13 Assassins [十三人の刺客, Jūsannin no Shikaku] (2010)
Official US release in 2011
Starring Koji Yakusho, Takayuki Yamada, Yusuke Iseya, Goro Inagaki, Masachika Ichimura, Mikijiro Hira, Hiroki Matsukata, Ikki Sawamura, Arata Furuta, Tsuyoshi Ihara, Masataka Kubota, Sosuke Takaoka, Seiji Rokkaku, Yuma Ishigaki, Koen Kondo, Ikki Namioka
Directed by Takashi Miike
Expectations: High. Samurais = Awesome, right?
I loved everything about 13 Assassins. Start to finish, it’s flawless. Opening as a slow-paced and very traditional samurai picture, and ending as an all-out action blowout, 13 Assassins is the samurai film of the modern era. This is the first Takashi Miike film I’ve seen, despite being very aware of his name for many years. I remember hearing hot shit about Audition after it came out in 1999, but my mind was elsewhere and I chose to put it off until later. The years went on, and still I chose to push it aside, perhaps because the passing years led me to inadvertently picking up a good portion of the plot through varied conversations. In any case, as soon as I saw some footage from 13 Assassins I knew that I’d make it my first Miike film. I’m just a sucker for a samurai film. I never could have imagined that I’d love it as much as I did, and if his other films (of which there are many) are even half as awesome as this, then they are very well worth watching.

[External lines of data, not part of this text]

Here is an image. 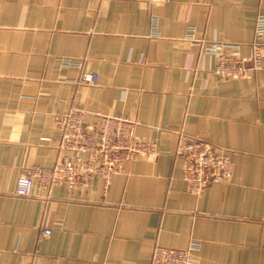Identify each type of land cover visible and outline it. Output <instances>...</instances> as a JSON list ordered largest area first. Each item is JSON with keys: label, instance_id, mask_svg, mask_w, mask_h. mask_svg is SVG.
Instances as JSON below:
<instances>
[{"label": "crops", "instance_id": "1", "mask_svg": "<svg viewBox=\"0 0 264 264\" xmlns=\"http://www.w3.org/2000/svg\"><path fill=\"white\" fill-rule=\"evenodd\" d=\"M260 13L264 0H0V264H149L154 246L189 244L196 264H264ZM256 40L263 68L248 78H217L201 52L218 41L247 58ZM82 73L98 79L82 85ZM73 104L89 122L136 121L162 152L82 192L16 196L23 169L60 158L54 117ZM180 133L229 154L230 182L189 194Z\"/></svg>", "mask_w": 264, "mask_h": 264}, {"label": "built area", "instance_id": "2", "mask_svg": "<svg viewBox=\"0 0 264 264\" xmlns=\"http://www.w3.org/2000/svg\"><path fill=\"white\" fill-rule=\"evenodd\" d=\"M255 35L264 38V13L256 17ZM201 46L204 55L215 58L212 73L221 80L248 78L263 68L262 43L257 40L249 45L247 58L230 51L237 49V44L212 41L204 46L201 43ZM97 79L96 74L82 73L78 83L93 85ZM88 115L84 108L73 104L66 112L54 117L60 134V158L51 168L32 166L23 169L16 180V196H30L33 186L48 192L54 187L82 192L89 187L92 178H100L108 184L113 176L123 172L125 162L153 161L162 152L154 141L136 135L137 122L134 120L97 114V120L89 122ZM173 154L182 161V180L191 195L198 196L210 185L231 180L230 155L203 139L180 133ZM50 234V228H41L38 242ZM195 249L196 244H189L185 249L156 245L149 264H196L192 256Z\"/></svg>", "mask_w": 264, "mask_h": 264}]
</instances>
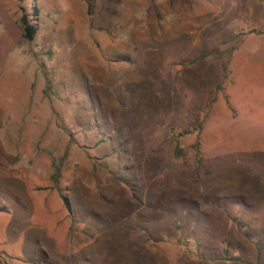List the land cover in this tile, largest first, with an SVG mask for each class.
<instances>
[{"label":"rangeland","instance_id":"obj_1","mask_svg":"<svg viewBox=\"0 0 264 264\" xmlns=\"http://www.w3.org/2000/svg\"><path fill=\"white\" fill-rule=\"evenodd\" d=\"M262 62L264 0H0V264H264Z\"/></svg>","mask_w":264,"mask_h":264},{"label":"trees","instance_id":"obj_2","mask_svg":"<svg viewBox=\"0 0 264 264\" xmlns=\"http://www.w3.org/2000/svg\"><path fill=\"white\" fill-rule=\"evenodd\" d=\"M35 11V10H34ZM37 11V10H36ZM35 11V12H36ZM24 12V11H23ZM36 15V14H33ZM32 15H28L27 13H23L19 19L20 21V26L23 30V36L24 38H26L27 40H32L38 30V24L33 22V20L30 18ZM66 201H68V199L66 198ZM0 210L4 211L6 210L5 207H1L0 206ZM238 228L244 232V225L242 223H238Z\"/></svg>","mask_w":264,"mask_h":264},{"label":"crops","instance_id":"obj_3","mask_svg":"<svg viewBox=\"0 0 264 264\" xmlns=\"http://www.w3.org/2000/svg\"><path fill=\"white\" fill-rule=\"evenodd\" d=\"M263 63V62H262ZM264 64V63H263ZM236 71H238V69H235ZM226 100V99H225ZM228 104V103H227ZM215 107V108H214ZM221 107L222 108H224L223 109V111H225V109H227L226 107H227V105L226 104H221V103H216L215 105H213L212 106V110H211V112L212 111H214V109H217V108H220L221 109ZM229 108V107H228ZM221 111V110H220ZM218 112H215V114H217ZM214 114V113H213Z\"/></svg>","mask_w":264,"mask_h":264}]
</instances>
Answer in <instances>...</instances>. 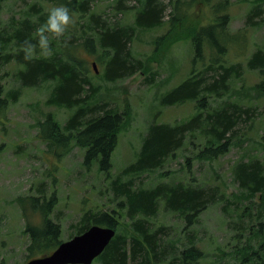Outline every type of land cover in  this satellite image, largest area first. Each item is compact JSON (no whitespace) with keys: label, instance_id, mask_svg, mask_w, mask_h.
Returning <instances> with one entry per match:
<instances>
[{"label":"trees","instance_id":"1","mask_svg":"<svg viewBox=\"0 0 264 264\" xmlns=\"http://www.w3.org/2000/svg\"><path fill=\"white\" fill-rule=\"evenodd\" d=\"M46 1L50 6L65 4L71 9L75 23L66 32L68 46L64 47L50 34L54 52L51 58L39 55L32 60L23 58L19 44L31 38L47 17L48 8L40 3H32L23 15L13 16L0 26V79L8 77L10 85L0 82V124H3L1 119H5L6 107L19 98L23 88L47 83L45 103L63 107L70 113L62 124L52 112H47L37 122L39 137L47 140L48 148L53 149L58 158L72 140L83 148V167L88 170L95 162L98 170L105 172L104 178L110 179V200H115L117 207L110 211L101 207L86 209L74 224L69 238L93 224L108 226L115 234L95 258L99 264H197L202 251L191 245L192 240L187 239L188 246L176 252L174 244H162L161 227H152L150 219L162 208L181 218L185 227L193 225L203 211L224 200L223 193L216 186L196 182L193 177L187 182L163 181L150 187L134 186L132 178L137 173L161 169L188 143L197 142L194 156L204 160L215 159L229 150L236 125L243 121L246 111L238 102L228 99L232 83L242 74L243 68L238 62L228 63L226 58L233 44H240L236 33L225 29L226 0L215 6L213 20L205 25L186 16L180 24L173 25L178 29L187 21L196 22L189 34L193 47L191 63L204 56L208 59L199 69L191 66L188 76L164 92L159 103L191 102L195 111L179 121L148 122L135 160L123 169L124 174L131 175L127 180H122L120 175L114 178L108 171L126 112H120L109 101L100 100L101 85L92 82L91 73L103 82H114L142 69L141 59L133 54L132 39L136 29L160 25L166 5L161 0H138L136 5L128 7L124 0H115V12L109 14L94 9V0ZM171 1L172 22L180 19V15L178 0ZM130 10H133V24L120 18ZM252 15L264 20V0L254 1L248 20ZM259 24L253 21V25ZM82 51L92 55L96 65L102 68L99 74ZM246 66L258 70L260 78L253 88L264 91V46L252 53ZM214 100L219 101L213 105ZM259 139L264 147V131ZM2 150L0 143V153ZM188 157H184L187 164ZM230 171L238 192L236 196H240L235 200L227 199L232 207H225L228 215L236 217V241L232 249L235 264H264V159L237 161ZM37 186L38 195L27 197L39 215L38 225L25 226L30 238L27 250L32 256L51 252L63 240L60 223L49 216L57 197L54 192L47 195L42 183ZM120 218H126L130 234L124 230Z\"/></svg>","mask_w":264,"mask_h":264},{"label":"rangeland","instance_id":"2","mask_svg":"<svg viewBox=\"0 0 264 264\" xmlns=\"http://www.w3.org/2000/svg\"><path fill=\"white\" fill-rule=\"evenodd\" d=\"M137 1L124 0V4L130 7L136 5ZM161 1L166 5L161 24L153 28L136 29L132 39L133 54L141 59L143 68L136 70L130 77L114 82H103L91 73L92 82L101 85L100 100L109 101L120 112H126L118 143L111 156L112 166L108 170L112 177L120 175L122 180L131 176L124 174L123 169L135 160L149 121H179L195 111L191 102L180 105L159 103L164 92L188 76L191 66L199 69L208 59L204 56L191 63L193 47L189 34L196 22L187 21L178 29H174L173 25L176 22L180 24L185 16L193 17L199 24L205 25L213 20L215 6L218 7L224 0H178L180 19L172 22V11L170 14L169 11L173 1ZM254 1L257 0H226L228 20L225 29L236 33L235 38L240 42L233 44L226 58L228 63L238 62L243 68L242 74L236 76L233 83L231 81L233 85L228 99L235 100L246 111L243 112V121L236 125L229 150L215 159L204 160L194 156L197 142L188 143L161 169L144 171L140 175L137 173L138 176L132 178L134 186L150 187L163 181L187 182L193 177L196 182L216 186L223 193L224 200L203 211L193 225L185 227L181 218L162 208L150 219L152 227H161L159 235L162 244H174L176 252L188 246L187 239L192 240L191 245L202 251V258L197 264H235L232 249L236 241V217L228 215L225 207H232L227 199L235 200L240 196H236L238 192L236 184L232 182L230 168L240 160L264 159V147L259 139L264 131V91L253 88L260 78L258 70L246 66L252 53L264 46V20L254 15L248 20ZM32 3L50 7L46 0H0V26L13 16L23 15ZM115 4V0L93 1L94 9L109 14L115 12ZM120 18L123 22L133 24V10L122 14ZM253 21L260 24L253 25ZM84 57L91 65L95 62L92 55L84 54ZM96 67V74H99L102 68ZM140 72L142 74L137 76ZM7 80L8 77L1 78L0 82H5L9 87ZM48 90L47 83L23 88L19 98L15 102L10 101L6 107L5 119H1L0 264H25L29 258L46 254L32 256L27 250L29 233L25 231L27 224L39 223L38 212L27 199L38 195L39 183H42L47 195L54 192L57 197L49 216L60 223L63 240L74 232V224L86 209H117L116 201L110 200V179L104 178L105 172L99 171L95 162L88 170L83 167V148L72 140L58 158L54 150L48 148L47 140L39 137L37 122L47 112H52L62 124L70 113L63 107L45 103ZM217 101L214 100L213 105ZM185 156H189V164L185 162ZM119 220L130 234L126 218ZM91 264L99 262L94 259Z\"/></svg>","mask_w":264,"mask_h":264},{"label":"water","instance_id":"3","mask_svg":"<svg viewBox=\"0 0 264 264\" xmlns=\"http://www.w3.org/2000/svg\"><path fill=\"white\" fill-rule=\"evenodd\" d=\"M92 66L97 71L95 62ZM114 234L108 226L90 225L83 232L61 241L51 252L29 258L25 264H91Z\"/></svg>","mask_w":264,"mask_h":264},{"label":"clouds","instance_id":"4","mask_svg":"<svg viewBox=\"0 0 264 264\" xmlns=\"http://www.w3.org/2000/svg\"><path fill=\"white\" fill-rule=\"evenodd\" d=\"M74 23L73 14L68 6L65 4L51 5L47 9L46 20L35 29L31 38H25L19 44V50L24 53L23 58L32 60L37 55L46 59L51 58L54 52L49 38L50 34L64 47H67L66 32Z\"/></svg>","mask_w":264,"mask_h":264},{"label":"bare ground","instance_id":"5","mask_svg":"<svg viewBox=\"0 0 264 264\" xmlns=\"http://www.w3.org/2000/svg\"><path fill=\"white\" fill-rule=\"evenodd\" d=\"M163 11V10H162ZM74 36V35H73ZM216 85V84H215ZM173 209V208H172Z\"/></svg>","mask_w":264,"mask_h":264}]
</instances>
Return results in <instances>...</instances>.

I knew virtually nothing about 13 Assassins going into it and that’s probably the best way to experience it. The film is a remake of Eiichi Kudo’s 1963 film, The Thirteen Assassins, which, coincidentally, is finally getting an American DVD release this June. I haven’t seen the original, but judging from some plot summaries the two films follow the same framework. While I don’t want to go into any plot specifics, 13 Assassins spends a little more than half its runtime slowly building up the tension and the characters, and then the remaining minutes are completely devoted to exploding that tension and delivering nothing but action.